Others sided with Mitchell, with one claiming “she’s 10x the writer and 100x the singer,” as yet another commenter pointed out that “Joni has also had very positive things to say about Dylan’s songs over the years.”
It’s absolutely true that Mitchell has given Dylan plenty of praise as well, even crediting him for the influence his work had on her early career.
“There came a point when I heard a Dylan song called ‘Positively 4th Street’,” she once recalled, “and I thought ‘Oh my God, you can write about anything in songs’. It was like a revelation to me,” she said, per Far Out Magazine
“I started scraping my own soul more and more and got more humanity in it. It scared the singer-songwriters around me; the men seemed to be nervous about it, almost like [Bob] Dylan plugging in and going electric. Like, ‘Does this mean we have to do this now?’ But over time, I think it did make an influence. It encouraged people to write more from their own experience,” Mitchell added.

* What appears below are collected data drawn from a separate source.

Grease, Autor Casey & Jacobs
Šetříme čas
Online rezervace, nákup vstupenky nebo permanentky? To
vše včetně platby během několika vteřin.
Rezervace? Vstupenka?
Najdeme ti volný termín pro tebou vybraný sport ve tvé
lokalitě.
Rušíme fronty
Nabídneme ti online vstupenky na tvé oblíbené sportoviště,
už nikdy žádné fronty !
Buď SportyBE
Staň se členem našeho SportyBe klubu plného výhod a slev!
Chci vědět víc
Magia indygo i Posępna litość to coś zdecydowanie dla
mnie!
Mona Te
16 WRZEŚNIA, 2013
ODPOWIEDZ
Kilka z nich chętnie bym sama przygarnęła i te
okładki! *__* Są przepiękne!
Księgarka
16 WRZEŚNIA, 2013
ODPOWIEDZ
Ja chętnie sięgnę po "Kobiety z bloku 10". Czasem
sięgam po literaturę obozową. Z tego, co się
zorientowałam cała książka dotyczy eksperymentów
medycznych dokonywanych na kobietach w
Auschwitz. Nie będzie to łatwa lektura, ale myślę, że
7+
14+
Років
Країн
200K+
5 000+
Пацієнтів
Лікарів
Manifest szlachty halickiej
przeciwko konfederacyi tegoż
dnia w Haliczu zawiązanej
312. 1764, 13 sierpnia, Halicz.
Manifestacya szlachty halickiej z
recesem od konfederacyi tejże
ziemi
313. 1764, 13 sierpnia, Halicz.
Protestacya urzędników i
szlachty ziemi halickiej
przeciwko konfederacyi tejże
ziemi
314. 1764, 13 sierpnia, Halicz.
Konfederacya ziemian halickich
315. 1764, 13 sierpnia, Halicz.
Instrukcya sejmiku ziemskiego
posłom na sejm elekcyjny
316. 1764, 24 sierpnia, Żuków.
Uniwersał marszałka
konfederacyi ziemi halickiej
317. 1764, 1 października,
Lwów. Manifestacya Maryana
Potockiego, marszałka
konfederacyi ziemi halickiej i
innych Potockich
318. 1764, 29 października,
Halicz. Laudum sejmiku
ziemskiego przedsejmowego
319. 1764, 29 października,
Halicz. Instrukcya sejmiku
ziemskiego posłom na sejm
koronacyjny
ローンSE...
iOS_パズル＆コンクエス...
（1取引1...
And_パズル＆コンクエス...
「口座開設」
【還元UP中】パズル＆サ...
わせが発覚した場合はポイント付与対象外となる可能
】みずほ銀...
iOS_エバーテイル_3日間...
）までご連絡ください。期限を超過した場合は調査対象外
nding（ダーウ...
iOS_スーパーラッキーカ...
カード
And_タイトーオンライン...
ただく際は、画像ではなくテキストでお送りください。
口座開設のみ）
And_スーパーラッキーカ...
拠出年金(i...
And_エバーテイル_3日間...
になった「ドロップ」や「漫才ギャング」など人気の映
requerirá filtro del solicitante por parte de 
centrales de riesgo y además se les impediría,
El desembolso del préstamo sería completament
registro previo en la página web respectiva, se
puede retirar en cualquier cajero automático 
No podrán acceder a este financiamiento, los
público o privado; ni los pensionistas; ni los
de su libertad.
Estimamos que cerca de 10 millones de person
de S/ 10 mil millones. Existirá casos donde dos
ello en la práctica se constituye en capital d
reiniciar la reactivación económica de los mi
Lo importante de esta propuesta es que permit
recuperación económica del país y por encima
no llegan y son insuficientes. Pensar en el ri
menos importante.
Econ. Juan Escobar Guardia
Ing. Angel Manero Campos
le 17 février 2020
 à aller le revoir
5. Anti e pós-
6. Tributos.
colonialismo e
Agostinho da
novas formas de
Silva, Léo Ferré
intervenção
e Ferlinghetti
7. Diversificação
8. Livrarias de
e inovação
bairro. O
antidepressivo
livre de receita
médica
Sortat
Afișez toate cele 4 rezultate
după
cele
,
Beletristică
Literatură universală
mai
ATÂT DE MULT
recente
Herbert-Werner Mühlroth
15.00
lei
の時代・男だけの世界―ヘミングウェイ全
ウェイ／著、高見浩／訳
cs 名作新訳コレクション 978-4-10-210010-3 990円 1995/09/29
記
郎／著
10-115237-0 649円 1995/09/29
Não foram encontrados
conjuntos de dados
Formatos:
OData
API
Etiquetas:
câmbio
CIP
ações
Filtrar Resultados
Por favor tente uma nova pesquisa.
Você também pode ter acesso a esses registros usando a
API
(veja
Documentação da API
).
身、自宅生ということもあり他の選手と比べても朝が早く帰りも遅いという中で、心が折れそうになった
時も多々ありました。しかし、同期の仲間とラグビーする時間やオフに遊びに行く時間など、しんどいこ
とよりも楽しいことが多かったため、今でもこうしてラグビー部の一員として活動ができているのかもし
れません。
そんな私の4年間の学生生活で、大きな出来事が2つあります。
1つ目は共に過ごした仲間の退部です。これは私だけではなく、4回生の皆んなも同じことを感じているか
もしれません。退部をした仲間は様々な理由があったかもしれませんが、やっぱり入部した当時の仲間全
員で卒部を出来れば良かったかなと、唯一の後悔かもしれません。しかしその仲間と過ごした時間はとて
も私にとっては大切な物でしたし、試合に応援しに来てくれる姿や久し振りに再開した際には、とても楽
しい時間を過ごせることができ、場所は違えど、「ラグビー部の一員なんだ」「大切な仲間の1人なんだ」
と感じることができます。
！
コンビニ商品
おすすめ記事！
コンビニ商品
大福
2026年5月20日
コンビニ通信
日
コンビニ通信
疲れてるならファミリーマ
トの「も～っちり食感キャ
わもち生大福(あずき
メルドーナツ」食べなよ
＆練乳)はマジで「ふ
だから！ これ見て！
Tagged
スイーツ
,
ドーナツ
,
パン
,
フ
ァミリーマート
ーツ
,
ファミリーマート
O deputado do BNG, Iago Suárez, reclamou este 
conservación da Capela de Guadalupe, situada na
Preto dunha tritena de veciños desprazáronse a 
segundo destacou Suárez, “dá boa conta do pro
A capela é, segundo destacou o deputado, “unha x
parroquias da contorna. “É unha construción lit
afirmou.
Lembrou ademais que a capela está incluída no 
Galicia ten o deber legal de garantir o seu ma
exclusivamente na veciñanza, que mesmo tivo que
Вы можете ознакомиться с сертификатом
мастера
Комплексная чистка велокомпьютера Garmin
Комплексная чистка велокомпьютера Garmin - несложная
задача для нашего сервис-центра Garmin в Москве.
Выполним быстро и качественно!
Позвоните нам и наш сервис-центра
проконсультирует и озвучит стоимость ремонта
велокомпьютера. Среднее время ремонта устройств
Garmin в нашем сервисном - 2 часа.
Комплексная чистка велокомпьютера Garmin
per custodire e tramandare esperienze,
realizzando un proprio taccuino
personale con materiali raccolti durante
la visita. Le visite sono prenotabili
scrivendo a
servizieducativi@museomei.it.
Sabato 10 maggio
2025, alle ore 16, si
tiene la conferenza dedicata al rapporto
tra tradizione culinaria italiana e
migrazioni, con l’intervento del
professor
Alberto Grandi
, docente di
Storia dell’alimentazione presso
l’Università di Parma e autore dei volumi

It’s also important to note that several years after she was quoted as calling Dylan a “plagiarist” in the LA Times (an experience she slammed, saying, “I hate doing interviews with stupid people”), Mitchell clarified her comments in a 2013 interview with the CBC.
“I like a lot of Bob’s songs,” she said, adding, “Musically, he’s not very gifted. He borrowed his voice from old hillbillies. He’s got a lot of borrowed things…He’s invented a character to deliver his songs.”